Syntax Scoring

Part 1

This is a fun one! The punctuation may look daunting, but it’s a straightforward puzzle. On each line, you can always add an open bracket. But, if it’s a close bracket, it must be of the same type as the most recent open. This is a common task that programming language parsers face called “matching brackets”.

There are many ways to do this, but the easiest is with a stack. In Computer Science, a stack is a “last in, first out” structure. It’s the opposite of a queue, which is “first in, first out”.

Some languages have built-in Stack classes - Python isn’t one of them. The native list has .append() and .pop(), which get us what we need. We can add and remove from the end of the list, so the last element we added will be the first removed. Sounds like a stack to me!

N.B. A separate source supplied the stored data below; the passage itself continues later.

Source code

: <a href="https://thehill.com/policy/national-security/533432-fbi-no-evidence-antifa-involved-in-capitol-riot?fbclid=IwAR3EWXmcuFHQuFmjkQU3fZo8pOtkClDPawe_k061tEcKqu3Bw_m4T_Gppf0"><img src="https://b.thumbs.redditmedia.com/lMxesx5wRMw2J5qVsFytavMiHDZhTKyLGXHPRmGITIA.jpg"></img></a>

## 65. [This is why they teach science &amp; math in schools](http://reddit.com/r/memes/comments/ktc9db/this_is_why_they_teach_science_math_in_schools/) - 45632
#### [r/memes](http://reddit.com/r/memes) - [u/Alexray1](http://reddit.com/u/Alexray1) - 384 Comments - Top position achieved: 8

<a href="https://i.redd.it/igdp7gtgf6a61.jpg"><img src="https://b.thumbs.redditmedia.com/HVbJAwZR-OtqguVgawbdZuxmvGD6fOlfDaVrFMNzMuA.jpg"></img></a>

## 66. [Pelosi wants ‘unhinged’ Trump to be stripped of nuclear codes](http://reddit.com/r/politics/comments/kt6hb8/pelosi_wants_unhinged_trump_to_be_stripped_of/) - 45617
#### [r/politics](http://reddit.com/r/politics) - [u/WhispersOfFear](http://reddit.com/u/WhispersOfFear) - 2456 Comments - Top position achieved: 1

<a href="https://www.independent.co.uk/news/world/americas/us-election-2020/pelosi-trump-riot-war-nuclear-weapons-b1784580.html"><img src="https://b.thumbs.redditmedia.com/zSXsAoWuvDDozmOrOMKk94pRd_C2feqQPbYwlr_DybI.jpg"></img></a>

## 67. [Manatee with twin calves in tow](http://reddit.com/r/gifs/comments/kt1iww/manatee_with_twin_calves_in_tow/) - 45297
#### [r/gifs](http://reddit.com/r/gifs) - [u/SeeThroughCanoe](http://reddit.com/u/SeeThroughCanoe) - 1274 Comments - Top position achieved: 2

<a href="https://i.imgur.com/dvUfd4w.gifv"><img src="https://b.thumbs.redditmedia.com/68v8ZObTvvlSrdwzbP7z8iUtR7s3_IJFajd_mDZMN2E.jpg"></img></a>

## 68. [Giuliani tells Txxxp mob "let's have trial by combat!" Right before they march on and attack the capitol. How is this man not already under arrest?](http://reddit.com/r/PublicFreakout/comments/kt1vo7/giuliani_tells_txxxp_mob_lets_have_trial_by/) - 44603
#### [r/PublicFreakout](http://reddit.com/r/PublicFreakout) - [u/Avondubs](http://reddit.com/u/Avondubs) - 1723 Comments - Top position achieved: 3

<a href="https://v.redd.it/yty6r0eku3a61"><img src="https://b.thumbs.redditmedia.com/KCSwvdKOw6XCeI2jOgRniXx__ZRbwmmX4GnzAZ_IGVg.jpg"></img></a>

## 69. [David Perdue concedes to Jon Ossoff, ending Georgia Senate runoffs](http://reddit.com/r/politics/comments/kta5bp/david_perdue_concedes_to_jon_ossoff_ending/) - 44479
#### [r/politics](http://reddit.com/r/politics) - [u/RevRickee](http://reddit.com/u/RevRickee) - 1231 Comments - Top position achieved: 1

I started by defining the constants I was going to need. Namely, which pairs of characters matched and how much the various end pieces were worth:

OPENERS = {
    "(": ")",
    "[": "]",
    "{": "}",
    "<": ">",
}
CLOSERS_INVALID = {
    ")": 3,
    "]": 57,
    "}": 1197,
    ">": 25137,
}

Next, we could go through lines. On each line, I’d add all the open brackets to our stack. When we get to a closing bracket, we verify that the last item in the stack is its pair. If it is, great! We remove that opener from our stack and move on. If it’s not, then we have found an invalid line and can score it appropriately:

invalid_score = 0
for line in self.input:
    incomplete_pairs = []
    for c in line:
        if c in OPENERS:
            incomplete_pairs.append(c)
        else:
            if OPENERS[incomplete_pairs[-1]] != c:
                # invalid line!
                invalid_score += CLOSERS[c]
                break

            incomplete_pairs.pop()

return total

If that code is hard to follow, I recommend adding some print statements to show when a character is added or removed. Should make it very easy to step through the function.

Now, I wonder what we’ll do with these not-invalid lines…

Part 2

We’ll complete them! We got lucky here- we’ve already done the hard work. When our for c in line loop above finishes, pairs will have all of the unmatched openers. Well, that was a freebie.

We can adapt our part 1 code a bit to give us all the pairs from the valid lines and then get to the scoring. Here’s that but adapted to keep the valid lines:

invalid_score = 0
valid_line_scores: List[int] = []
for line in self.input:
    was_valid_line = True
    incomplete_pairs: List[str] = []
    for c in line:
        if c in OPENERS:
            incomplete_pairs.append(c)
        else:
            if OPENERS[incomplete_pairs[-1]] != c:
                # invalid line!
                invalid_score += CLOSERS_INVALID[c]
                was_valid_line = False
                break

            incomplete_pairs.pop()

Now we write a little scoring method:

def closing_score(nums) -> int:
    score = 0
    for i in nums:
        score *= 5
        score += i
    return score

And a way to transform our remaining openers into a list of scores:

CLOSERS_MATCHING = {
    ")": 1,
    "]": 2,
    "}": 3,
    ">": 4,
}

for line in self.input:
    ...

    if was_valid_line:
        closers_needed = reversed(
            [CLOSERS_MATCHING[OPENERS[p]] for p in incomplete_pairs]
        )
        valid_line_scores.append(closing_score(closers_needed))

When that’s all said and done, we’re back at the top of our loop and can get the middle score. To get the middle, we need to sort the list and get the index of rounding down the len / 2. Python’s integer division does this for us:

5 / 2
# => 2.5

5 // 2
# => 2

So:

middle_score = sorted(valid_line_scores)[len(valid_line_scores) // 2]

return invalid_score, middle_score

Looked intimidating, but didn’t end up being terribly significant code!